Tuesday, April 24, 2012

>STRATEGY: THE POWER OF EQUITIES- 16 companies' dividend in FY2011 was greater than their market value in FY 2002

Investors have several instruments to invest their surplus funds. Some of the popular avenues include bank fixed deposits (FDs), gold, postal saving schemes, mutual funds, real estate, insurance, and equities. A comparison between these set of instruments on the basis of risk and reward is common. For instance, over the last 10 years, bank FDs would have generated a return of 115.9% (point to point gain) assuming interest rate of 8% per annum and the principal amount plus interest earned for one year is reinvested at the end of every year. As against this, investment in gold would have returned 458.9% over the last 10 years.

In comparison, the Indian stock market barometer, the BSE Sensex, would have provided return of 400% during the same period. Now for small and retail investors, the relevant question is whether it is sensible to take the plunge in equities for the extra gain of 285.8% compared with FDs where returns are almost certain. Measured against the second option, that is gold, equities have underperformed by 57.2%. Does equity investment make sense?
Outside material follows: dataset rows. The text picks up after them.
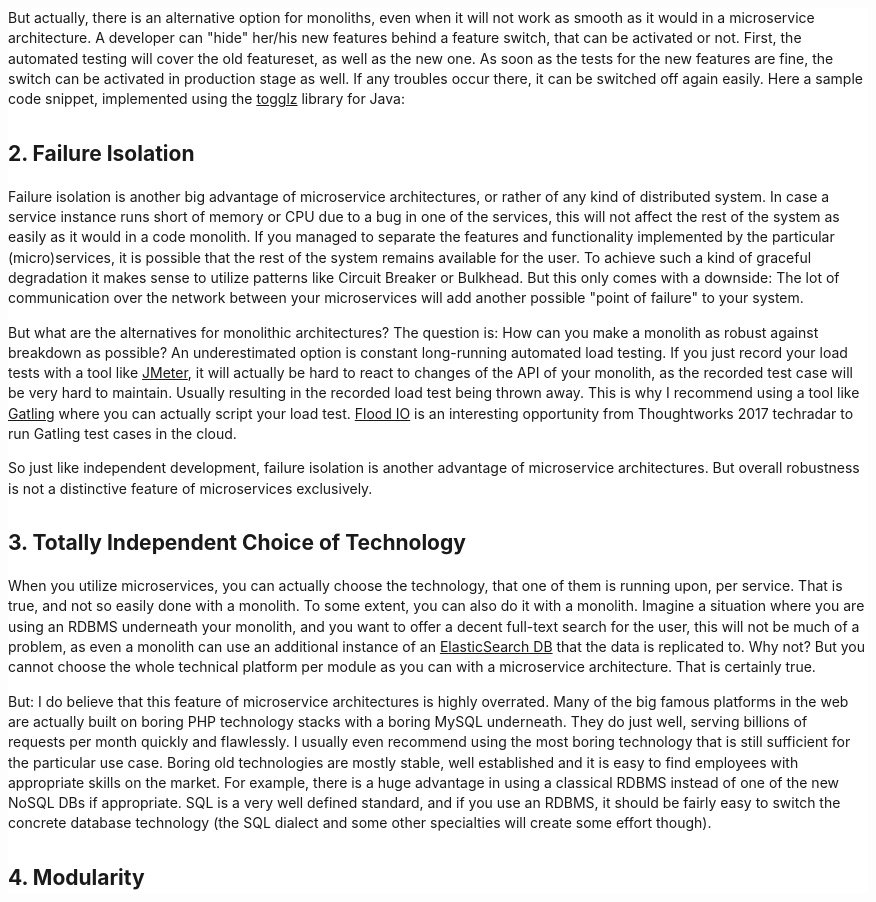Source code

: But actually, there is an alternative option for monoliths, even when it will not work as smooth as it would in a microservice architecture. A developer can "hide" her/his new features behind a feature switch, that can be activated or not. First, the automated testing will cover the old featureset, as well as the new one. As soon as the tests for the new features are fine, the switch can be activated in production stage as well. If any troubles occur there, it can be switched off again easily. Here a sample code snippet, implemented using the [togglz](https://www.togglz.org/) library for Java:

## 2\. Failure Isolation

Failure isolation is another big advantage of microservice architectures, or rather of any kind of distributed system. In case a service instance runs short of memory or CPU due to a bug in one of the services, this will not affect the rest of the system as easily as it would in a code monolith. If you managed to separate the features and functionality implemented by the particular (micro)services, it is possible that the rest of the system remains available for the user. To achieve such a kind of graceful degradation it makes sense to utilize patterns like Circuit Breaker or Bulkhead. But this only comes with a downside: The lot of communication over the network between your microservices will add another possible "point of failure" to your system.

But what are the alternatives for monolithic architectures? The question is: How can you make a monolith as robust against breakdown as possible? An underestimated option is constant long-running automated load testing. If you just record your load tests with a tool like [JMeter](http://jmeter.apache.org/), it will actually be hard to react to changes of the API of your monolith, as the recorded test case will be very hard to maintain. Usually resulting in the recorded load test being thrown away. This is why I recommend using a tool like [Gatling](https://gatling.io/) where you can actually script your load test. [Flood IO](https://flood.io/) is an interesting opportunity from Thoughtworks 2017 techradar to run Gatling test cases in the cloud.

So just like independent development, failure isolation is another advantage of microservice architectures. But overall robustness is not a distinctive feature of microservices exclusively.

## 3\. Totally Independent Choice of Technology

When you utilize microservices, you can actually choose the technology, that one of them is running upon, per service. That is true, and not so easily done with a monolith. To some extent, you can also do it with a monolith. Imagine a situation where you are using an RDBMS underneath your monolith, and you want to offer a decent full-text search for the user, this will not be much of a problem, as even a monolith can use an additional instance of an [ElasticSearch DB](https://www.elastic.co/de/) that the data is replicated to. Why not? But you cannot choose the whole technical platform per module as you can with a microservice architecture. That is certainly true.

But: I do believe that this feature of microservice architectures is highly overrated. Many of the big famous platforms in the web are actually built on boring PHP technology stacks with a boring MySQL underneath. They do just well, serving billions of requests per month quickly and flawlessly. I usually even recommend using the most boring technology that is still sufficient for the particular use case. Boring old technologies are mostly stable, well established and it is easy to find employees with appropriate skills on the market. For example, there is a huge advantage in using a classical RDBMS instead of one of the new NoSQL DBs if appropriate. SQL is a very well defined standard, and if you use an RDBMS, it should be fairly easy to switch the concrete database technology (the SQL dialect and some other specialties will create some effort though).

## 4\. Modularity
First of all, as a basic principle, one instrument of investment cannot be pitted against another. Each of these investment instruments has its own pros and cons. In fact, different features and risk and return profile make them complementary rather than competing investment instruments. The real question should be how much of surplus funds should be invested in each of these instruments.

How much to invest in which the instrument is governed by factors like risk profile of the investor, which largely depends on his age and objective of investment, future fund requirement, and investment horizon. Equities have their own charm as they have the potential to generate manifold gains over the long term.